Should Older People Without Heart Disease Take Statins?

Should older people without heart disease take statins?

JAMA Viewpoint article highlights uncertainties about risks vs. benefits in elderly

While many Americans take statins to protect their heart health, a JAMA Viewpoint article published today by a nationally recognized geriatrics researcher from UMass Medical School and two Kaiser Permanente cardiovascular researchers addresses the pressing need to develop a better understanding of the long-term benefits and potential risks for the millions of older Americans who are taking statins to prevent heart attacks and strokes.

“Though statins can be effective in preventing heart disease, we need to pay attention to the increasing numbers of people who are prescribed these drugs in late life,” said Jerry Gurwitz, MD, the Dr. John Meyers Professor of Primary Care Medicine and professor of medicine and family medicine & community health. “While compelling evidence supports statins for secondary prevention in individuals over 75 years of age with clinical atherosclerotic cardiovascular disease, information on the benefits and risks of statin therapy for primary prevention in this population is extremely limited.”

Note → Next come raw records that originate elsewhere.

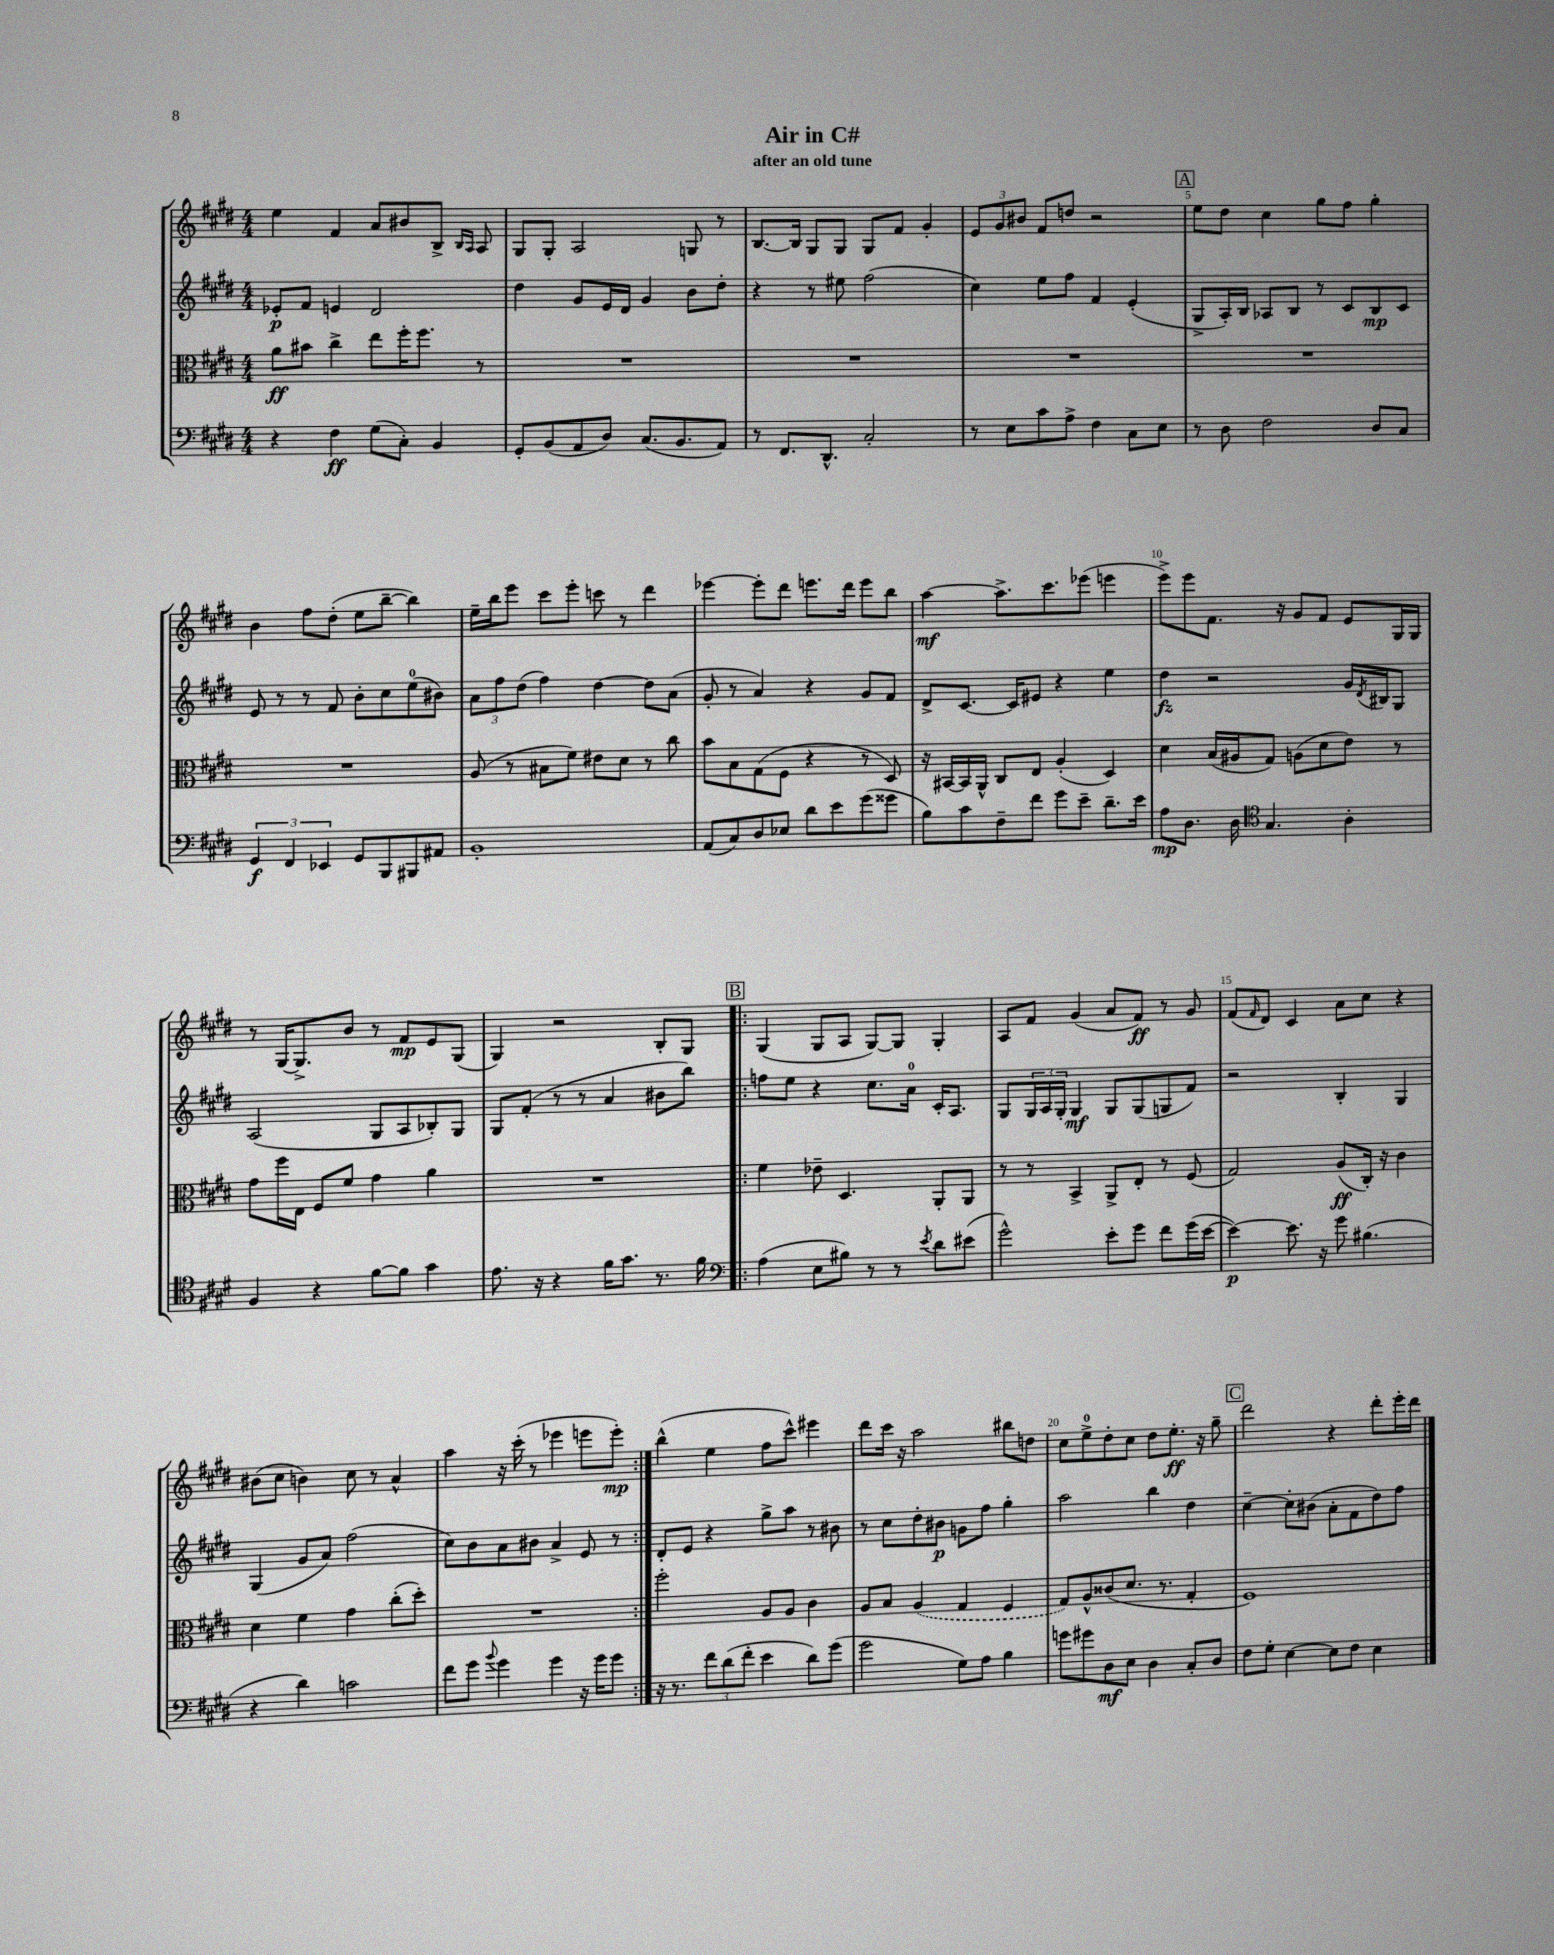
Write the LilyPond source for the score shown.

\header { title = "Air in C#" subtitle = "after an old tune" }
<<
\new StaffGroup <<
\new Staff = "s0" {
    \clef treble \key e \major \numericTimeSignature \time 4/4
    e''4 fis'4 a'8 bis'8 b8-> \grace { b16 a16 } a8 |
    gis8 gis8-. a2 g8 r8 |
    b8.~ b16 gis8 gis8 gis8 fis'8 gis'4-. |
    \tuplet 3/2 { e'8 gis'8 bis'8 } fis'8 d''8 r2 |
    \mark \markup { \box "A" } e''8 dis''8 cis''4 gis''8 fis''8 gis''4-. |
    b'4 fis''8 dis''8-.( e''8 b''8~-- b''4) |
    e''16-- b''16 e'''8 cis'''8 e'''8-. c'''8 r8 dis'''4 |
    ees'''4~ ees'''8-. dis'''8 e'''8. dis'''16 e'''8 b''8 |
    a''4~\mf a''8.-> cis'''8. ees'''8( e'''4 |
    e'''8->) e'''8 fis'8. r16 gis'8 fis'8 e'8 gis16 gis16 |
    r8 gis16~ gis8.-> b'8 r8 fis'8\mp e'8 gis8( |
    gis4) r2 b8-. gis8 |
    \repeat volta 2 { \mark \markup { \box "B" } gis4( gis8 a8 gis8~) gis8 gis4-. |
    a8 fis'8 gis'4( a'8 fis'8\ff) r8 gis'8 |
    fis'8( \grace { fis'16 } dis'8) cis'4 a'8 cis''8 r4 |
    bis'8( cis''8 b'4) cis''8 r8 a'4-^ |
    a''4 r16 cis'''16-.( r8 ees'''4 e'''8 e'''8-.\mp) | }
    b''4-^( e''4 fis''8 cis'''8-^) eis'''4 |
    dis'''8 cis'''16 r16 a''2 bis''8 d''8 |
    cis''8 e''8-0-> dis''8-. cis''8 dis''8 e''8.-.\ff r16 gis''8-- |
    \mark \markup { \box "C" } dis'''2 r4 dis'''8-. e'''16-. dis'''16 \bar "|." |
}
\new Staff = "s1" {
    \clef treble \key e \major \numericTimeSignature \time 4/4
    ees'8-.\p fis'8 e'4 dis'2 |
    dis''4 gis'8 e'16 dis'16 gis'4 b'8 dis''8-. |
    r4 r8 eis''8 fis''2( |
    cis''4) e''8 fis''8 fis'4 e'4-.( |
    \mark \markup { \box "A" } gis8-> a16-.) b16 aes8 b8 r8 cis'8 b8\mp cis'8 |
    e'8 r8 r8 fis'8 b'8-. cis''8 e''8-0( bis'8) |
    \tuplet 3/2 { a'8 fis''8 dis''8( } fis''4) dis''4~ dis''8 a'8( |
    gis'8-. r8 a'4) r4 gis'8 fis'8 |
    dis'8-> cis'8.~ cis'16 eis'8 r4 e''4 |
    dis''4\fz r2 gis'16 \acciaccatura { dis'8 } bis16 gis8 |
    a2( gis8 a8 bes8-.) gis8 |
    gis8 fis'8-.( r8 r8 a'4 bis'8 b''8) |
    \repeat volta 2 { \mark \markup { \box "B" } f''8 e''8 r4 cis''8. a'16-0 cis'16-. a8. |
    gis8 \tuplet 3/2 { gis16 a16 gis16-. } gis4\mf gis8 gis8( g8 fis'8) |
    r2 b4-. gis4 |
    gis4( gis'8 a'8) fis''2( |
    cis''8) b'8 a'8 bis'8 a'4-> e'8 r8 | }
    dis'8-. e'8 r4 gis''8-> a''8 r8 bis'8 |
    r8 cis''8 dis''8-. bis'8\p g'8 fis''8 gis''4-. |
    a''2 b''4 dis''4 |
    \mark \markup { \box "C" } cis''4~-- cis''8-. bis'8( a'8-. fis'8 dis''8) fis''8 \bar "|." |
}
\new Staff = "s2" {
    \clef alto \key e \major \numericTimeSignature \time 4/4
    a'8\ff bis'8 cis''4-> e''8 fis''16-. fis''8. r8 |
    R1 |
    R1 |
    R1 |
    \mark \markup { \box "A" } R1 |
    R1 |
    a8( r8 bis8 fis'8) eis'8 dis'8 r8 cis''8 |
    b'8 b8 gis8( fis8 r4 r8 dis8) |
    r16 bis,16~ bis,16 a,16-^ cis8 e8 a4-.( dis4) |
    dis'4 b16( ais16 gis8) a8( dis'8 e'8) r8 |
    gis'8 fis''16 e16 fis8 fis'8 gis'4 a'4 |
    R1 |
    \repeat volta 2 { \mark \markup { \box "B" } fis'4 ees'8-- dis4. a,8-. a,8 |
    r8 r8 b,4-> a,8-> e8-. r8 fis8( |
    gis2) a8\ff( cis16-.) r16 cis'4 |
    dis'4 fis'4 gis'4 cis''8-.( dis''8-.) |
    R1 | }
    fis''2-. a8 a8 cis'4 |
    a8 b8 \once \slurDashed a4( gis4 fis4 |
    gis8) a8-^ cisis'8( dis'8. r8. gis4-. |
    \mark \markup { \box "C" } fis1) \bar "|." |
}
\new Staff = "s3" {
    \clef bass \key e \major \numericTimeSignature \time 4/4
    r4 fis4\ff gis8( cis8-.) b,4 |
    gis,8-. b,8( a,8 dis8) cis8.( b,8. a,8) |
    r8 fis,8. dis,8.-^ cis2-. |
    r8 e8 cis'8 a8-> fis4 cis8 e8 |
    \mark \markup { \box "A" } r8 dis8 fis2 dis8 cis8 |
    \tuplet 3/2 { gis,4\f fis,4 ees,4 } gis,8 b,,8 bis,,8 ais,8 |
    b,1-. |
    a,8( cis8) dis8 ees8 dis'8 e'8 gis'8( gisis'8 |
    b8) cis'8 fis8-- fis'8 gis'8 e'8-- dis'8.-- e'16 |
    a8\mp dis8. dis16 \clef tenor gis4. a4-. |
    fis4 r4 fis'8~ fis'8 gis'4 |
    e'8. r16 r4 fis'16 gis'8. r8. fis'16 |
    \repeat volta 2 { \mark \markup { \box "B" } \clef bass a4( e8 bis8) r8 r8 \acciaccatura { e'8 } dis'8 eis'8( |
    gis'2-^) e'8-. gis'8 fis'8 gis'16( e'16~ |
    e'4~\p) e'8. r16 gis'8 bis4.( |
    r4 dis'4) c'2 |
    fis'8 gis'8 \appoggiatura { b'8 } gis'4 gis'4 r16 gis'16 gis'8 | }
    r16 r8. \tuplet 3/2 { fis'8 dis'8( fis'8-. } e'4 dis'8) gis'8( |
    gis'2 gis8) a8 b4 |
    g'8 gis'8 dis8\mf e8 dis4 cis8-. dis8 |
    \mark \markup { \box "C" } fis8 gis8-. e4~ e8 fis8 e4 \bar "|." |
}
>>
>>
\layout { \context { \Score \override BarNumber.break-visibility = ##(#f #t #t) barNumberVisibility = #(every-nth-bar-number-visible 5) } }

Dr. Gurwitz, Stephen Fortmann, MD, senior investigator at the Kaiser Permanente Center for Health Research, and Alan Go, MD, chief of cardiovascular and metabolic conditions research at the Kaiser Permanente Northern California Division of Research, co-authored the article in a special edition of JAMA on statins.

The authors point to a risk calculator tool recommended by the American College of Cardiology and American Heart Association in 2013 for predicting a person’s chance of experiencing cardiovascular problems.  In a 2016 study, Dr. Go and collaborators at the Kaiser Permanente Northern California Division of Research studied more than 307,000 middle-aged men and women of various ethnic groups who did not have a history of diabetes, previous heart problems or were not taking cholesterol lowering drugs. They compared how well the calculator predicted their risk of a life-threatening heart event.

“The calculator overestimated the risk of heart problems up to five and six times,” Go said. “That means that many people prescribed statins in clinical practice may not necessarily benefit significantly from taking them, suggesting that this risk calculator may not be the best tool to use in making decisions about treatment.”  

According to Gurwitz, the risk calculator suggests that every person above age 75-79 should be taking statins, regardless of other risk factors for heart disease.

“We need to conduct a randomized clinical trial of statins in older patients without heart disease to finally understand the balance between benefits and risks,” Dr. Fortmann said.